Sie haben uns ja extra nach Finnland gebracht. Sie wissen, dass dort - zumindest bei den Grundschullehrern - komplett auf die Vermittlung von Fachwissenschaften verzichtet wird. Deswegen bleiben unsere Forderungen auch bestehen. Wir lehnen eine Verkürzung des Referendariats ab und wollen verbindliche Verfahren zur Eignungsfeststellung von Lehramtskandidaten,
weil wir glauben, dass es neben der Abiturnote auch andere wichtige Punkte gibt, die eine persönliche Eignung ausmachen. Es muss auch eine stärkere Orientierung des Angebots an Lehramtsstudienplätzen am tatsächlichen Lehrkräftebedarf im Land geben. Wir können es uns nicht mehr leisten, meilenweit am tatsächlichen Bedarf im Land vorbei auszubilden. Das ist mit Zielvereinbarungen machbar.
Dafür werden wir natürlich auch in den weiteren Beratungen im Ausschuss streiten. Deshalb stimmen wir der Überweisung zu und freuen uns auf eine konstruktive Debatte im Ausschuss. Danke schön.

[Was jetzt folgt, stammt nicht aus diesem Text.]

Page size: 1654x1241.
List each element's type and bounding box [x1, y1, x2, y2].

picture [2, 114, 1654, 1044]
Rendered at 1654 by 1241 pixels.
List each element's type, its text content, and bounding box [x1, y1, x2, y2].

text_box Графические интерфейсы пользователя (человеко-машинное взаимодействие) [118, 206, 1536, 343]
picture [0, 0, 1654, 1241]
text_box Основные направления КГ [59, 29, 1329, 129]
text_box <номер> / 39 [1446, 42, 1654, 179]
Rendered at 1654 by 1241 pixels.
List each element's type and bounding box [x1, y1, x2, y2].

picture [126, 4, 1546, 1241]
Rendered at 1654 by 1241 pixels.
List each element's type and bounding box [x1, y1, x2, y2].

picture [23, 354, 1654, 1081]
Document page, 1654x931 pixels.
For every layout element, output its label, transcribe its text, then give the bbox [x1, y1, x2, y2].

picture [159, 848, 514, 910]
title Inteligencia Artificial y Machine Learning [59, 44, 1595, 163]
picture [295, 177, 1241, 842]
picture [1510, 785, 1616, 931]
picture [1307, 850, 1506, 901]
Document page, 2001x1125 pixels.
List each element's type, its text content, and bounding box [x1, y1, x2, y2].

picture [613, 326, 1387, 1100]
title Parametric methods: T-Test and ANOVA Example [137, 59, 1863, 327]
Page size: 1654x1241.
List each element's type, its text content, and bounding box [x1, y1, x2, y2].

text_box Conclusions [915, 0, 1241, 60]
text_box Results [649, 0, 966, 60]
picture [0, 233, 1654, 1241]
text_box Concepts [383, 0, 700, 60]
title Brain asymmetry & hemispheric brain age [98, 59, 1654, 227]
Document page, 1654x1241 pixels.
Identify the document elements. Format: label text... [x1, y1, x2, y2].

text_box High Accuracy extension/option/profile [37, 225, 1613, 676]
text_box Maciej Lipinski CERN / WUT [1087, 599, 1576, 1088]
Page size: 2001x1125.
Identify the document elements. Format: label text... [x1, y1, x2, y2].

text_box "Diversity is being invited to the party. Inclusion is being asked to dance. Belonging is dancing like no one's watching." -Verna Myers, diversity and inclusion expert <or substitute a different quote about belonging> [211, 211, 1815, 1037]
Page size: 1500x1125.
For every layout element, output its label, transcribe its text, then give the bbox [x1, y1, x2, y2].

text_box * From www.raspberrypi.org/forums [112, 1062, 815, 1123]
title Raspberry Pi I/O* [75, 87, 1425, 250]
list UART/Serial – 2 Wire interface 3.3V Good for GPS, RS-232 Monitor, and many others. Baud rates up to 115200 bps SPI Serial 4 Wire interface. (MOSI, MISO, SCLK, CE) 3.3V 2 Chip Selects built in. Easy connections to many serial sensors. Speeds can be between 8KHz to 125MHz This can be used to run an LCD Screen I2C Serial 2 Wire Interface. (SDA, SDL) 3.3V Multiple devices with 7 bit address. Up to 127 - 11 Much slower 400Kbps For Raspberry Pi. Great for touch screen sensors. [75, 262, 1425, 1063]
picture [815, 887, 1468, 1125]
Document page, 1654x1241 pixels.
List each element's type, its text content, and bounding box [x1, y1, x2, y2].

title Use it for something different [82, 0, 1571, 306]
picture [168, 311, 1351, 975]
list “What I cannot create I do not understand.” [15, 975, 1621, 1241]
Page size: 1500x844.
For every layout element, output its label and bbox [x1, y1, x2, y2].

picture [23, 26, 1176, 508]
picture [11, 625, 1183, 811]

Verehrter Herr Präsident! Liebe Kolleginnen und Kollegen! Ich neige nicht zu euphorischen Übertreibungen, aber bei dem vorliegenden Gesetzentwurf traue ich mir zu, zu sagen: Dieses neue Lehrerbildungsgesetz wird die Schule - und damit unser ganzes Land - gewaltig verändern.
Natürlich dauern solche Veränderungen im Bildungsbereich lange. Sie werden nicht mit der Verabschiedung des Gesetzes im Landtag anfangen, sondern sie treten mittel- oder langfristig ein. Aber man muss sie eben angehen, gut beraten und dann auch mutig anschieben.
Ich könnte jetzt lange über die Einführung von Bachelor- und Masterstudiengängen, über die neue Struktur der Lehrämter, den Wegfall einer Staatsprüfung, die Verkürzung des Vorbereitungsdienstes und die Einführung einer Berufseingangsphase Herr Hoffmann hatte die völlig vergessen -, übrigens einschließlich Fortbildung, reden. Im Grunde steht im neuen Gesetzentwurf auch so etwas wie - ich übersetze es einmal - lebenslanges Lernen für Pädagogen.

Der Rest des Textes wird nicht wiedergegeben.